Specific Staining Reactions

An undoubted advantage of TLC is the simplicity of qualifying a separation. Coloured compounds can be seen by eye. Compounds absorbing only below 400 nm can be visualized by incorporating a fluorescent dye in the layer. Illuminating the plate with light of 256 nm will induce fluorescence. A sample zone covers the dye and inhibits fluorescence, so the zone is visible as a dark band. Illuminating the plate with light of 366 nm can identify substances with native fluorescence. Under these conditions you can observe most of the fluorescent substances by eye. If all the above-mentioned methods fail, TLC separations can be visualized without destruction by exposing the layer to iodine vapour. Some iodine crystals stored in a closed jar instantly form a violet vapour phase. Placing a plate in this jar will enrich the stationary phase with iodine. Lipophilic sample zones will enrich iodine more efficiently than clean areas of the plate. Substance zones are visualized as brown bands on a nearly white background. Removing the plate from the iodine vapour causes the iodine to evaporate. The visualization procedure also works in reverse. Iodine is removable without any reactions from the separated zones.

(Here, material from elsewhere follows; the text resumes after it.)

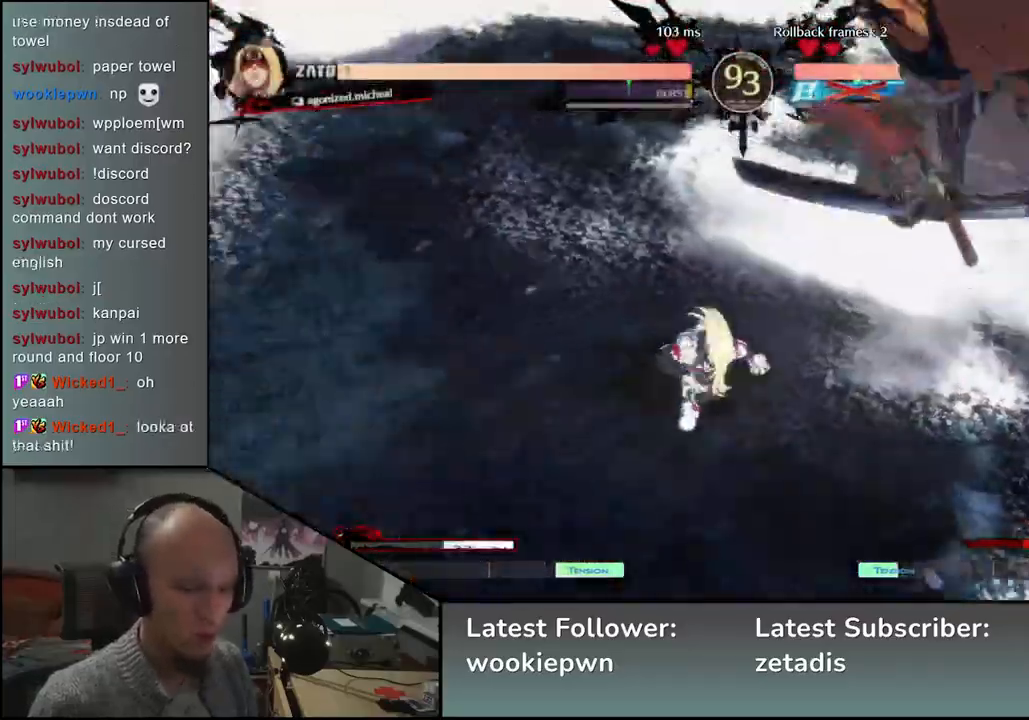
{"buttons": [], "left_stick": "down-right", "events": []}
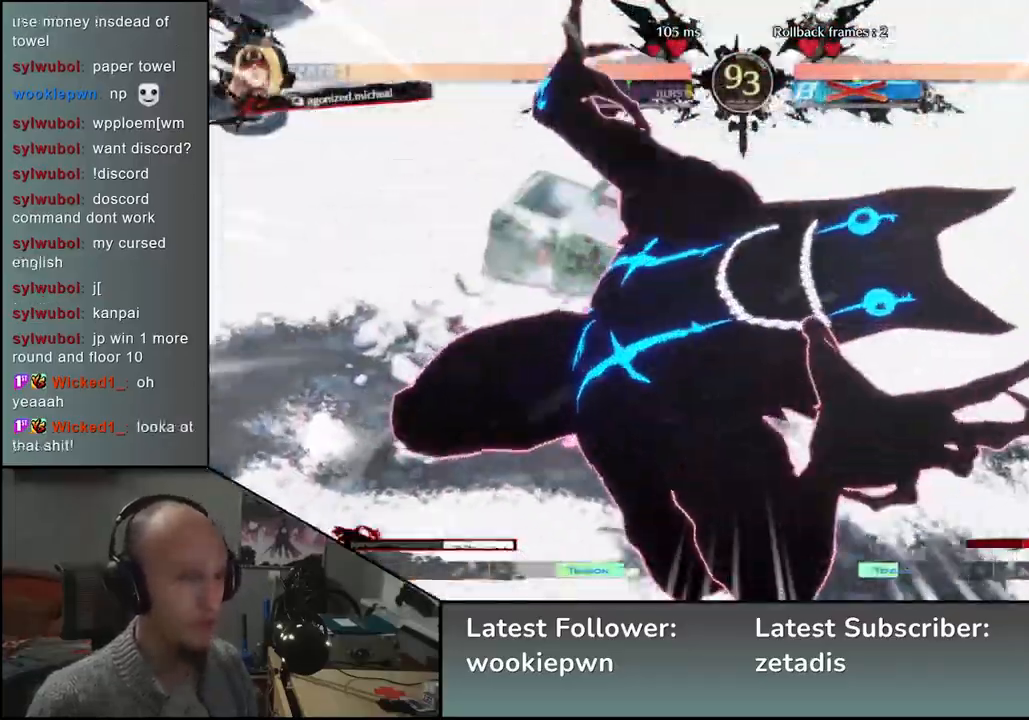
{"buttons": [], "left_stick": "down-right", "events": []}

The duration of staining is sufficient for taking a photograph. It is insufficient for densitometric measurements, but staining can be irreversibly fixed when the plate is dipped for 2 s in a 0.5% (w/v) aqueous starch solution. Figure 7.1 shows an HPTLC plate stained with iodine vapour. The sensitivity of this staining can be seen at the lower middle of the plate. A brown spot indicates fat from a thumb print because the plate was held without gloves. Water is another universal detection reagent for lipophilic compounds. The plate is dipped in water for 1 s and then wiped with a window wiper. The plate is placed on a black background. The wetted plate is translucent except where the lipophilic zones are located. Here the plate is not wetted enough to let the black colour of the background pass. As a result the plate shows white zones on a black background. Figure 7.2 shows a fungicide separation on silica gel. The lipophilic fungicides are visible as white zones on a black background. After drying, the zones can be made visible once again. The method is suitable for taking a photograph. Densitometric measurements are not possible.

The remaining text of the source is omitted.